**TEXT BLOCK:**
Boyfriend Maiyuu kicked the modem across the room as we were having an argument.
Whenever we argue, some damage to our household possessions results. This time it was the modem, and a half wall-length mirror, which I accidentally broke as I walked out the door in a huff.
Thinking he was about to be evicted, Maiyuu put it there for safekeeping. Forgetting it was there, I dislodged it from its spot behind the door. Crash! There goes B1000.
The argument is now over, and we back to normal...closer than we were before, in fact.
The man from the company which supplies our computer and satellite TV service has replaced the damaged modem. We didn’t tell him that we had kicked it across the room for sport.
When Maiyuu and I argue, I go into feverish cleaning mode, as the boyfriend sulks and waits for my moods to return to normal.
This time I accomplished more cleaning than usual: I put back the CDs in their covers, dusted the TV and stereo area, and washed down the kitchen.
‘We should argue more often,’ I said after we had decided to call off the argument. ‘The place looks great!’
Maiyuu laughed.
-
Readers worried about the health of Ball, the young man I know from the slum next to my place, can take heart.
Ball has started work at a supermarket, selling and packing eggs.
He works a 10-hour day, including breaks. After he quits work early in the evening, he heads for carer R’s ya dong stand as usual, to wind down.
However, he has tempered his drinking habits, so no longer imbibes to excess. He knows he has to work the next morning, so takes himself home to bed after a couple of hours.
I saw him early in the week, on my nights off. He took himself home on both nights after he started to feel the effect of R’s ya dong concoction.
‘I don’t want to go back to the way I was before,’ he said. ‘When I take too much, I lose control of myself.’
On the first night we met, we shared the stand with customer John, a boisterous type wearing a muscle shirt who assumed I must be a soldier.
'You are wearing a singlet just like mine, and look so well-built,' he said, feeling up my arms.
He supported the anti-government United Front for Democracy against Dictatorship (the red shirts), and wanted to discuss Thai politics.
No thanks, mate. Shut up, if you don’t mind.
In a previous encounter at R’s ya dong stand, Ball and John started to fight.
Ball had imbibed to excess, and started hitting John. Ball, who has a small frame, was lucky to get home in one piece.
The two met again on the night I was there, and made up, though it was a difficult business, and at times I wondered if they would come to blows again.
Early in the night, Ball apologised for his conduct. John accepted it, but was not entirely happy. He tried to get in digs at Ball by talking critically about his mother.
‘I don’t know how Ball's mother can allow him to work so hard,’ he said to anyone who was listening.
‘Don’t listen to him – he’s trying to wind you up,’ I said.
Carer R, who is close to Ball, told John to keep his distance.

**DATA BLOCK:**
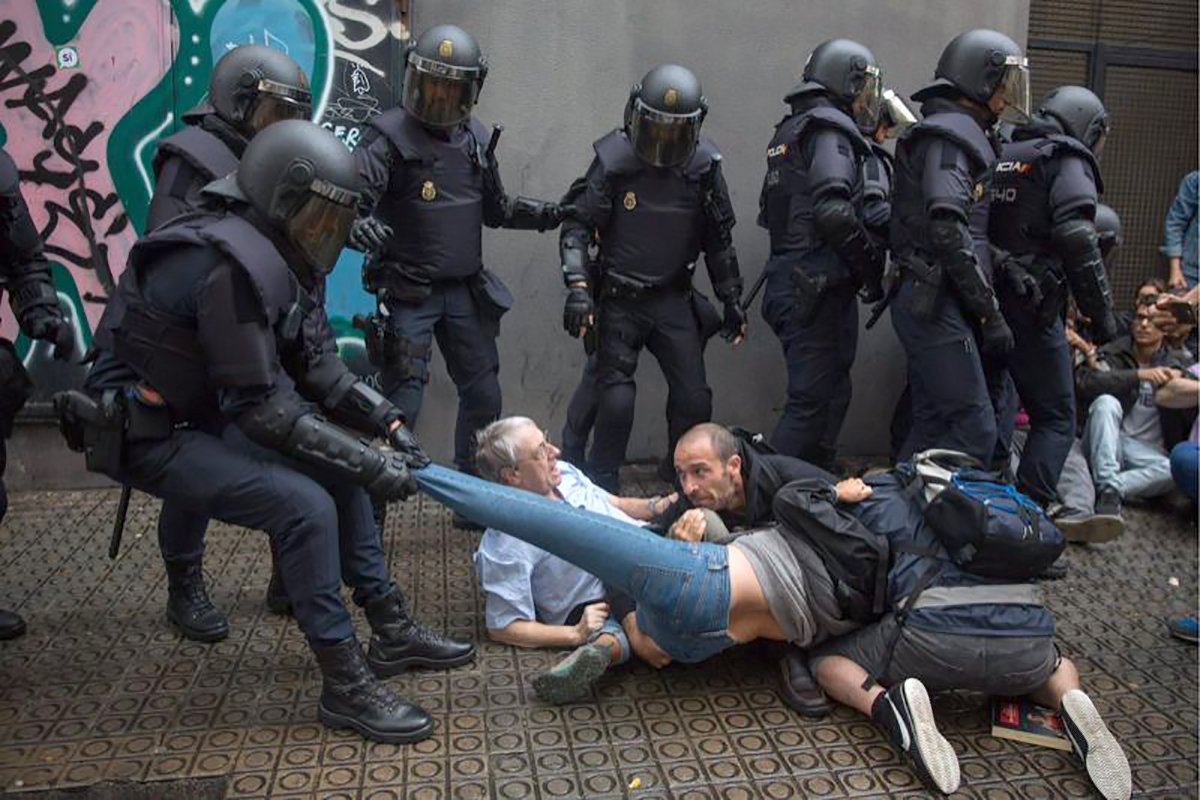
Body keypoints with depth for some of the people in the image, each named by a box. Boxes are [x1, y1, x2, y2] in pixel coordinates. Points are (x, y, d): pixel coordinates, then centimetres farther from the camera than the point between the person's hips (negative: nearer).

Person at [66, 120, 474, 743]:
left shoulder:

**EXERCISE DETAILS:**
In the post, what work has Ball started doing?

**EXERCISE RESULT:**
Selling and packing eggs at a supermarket.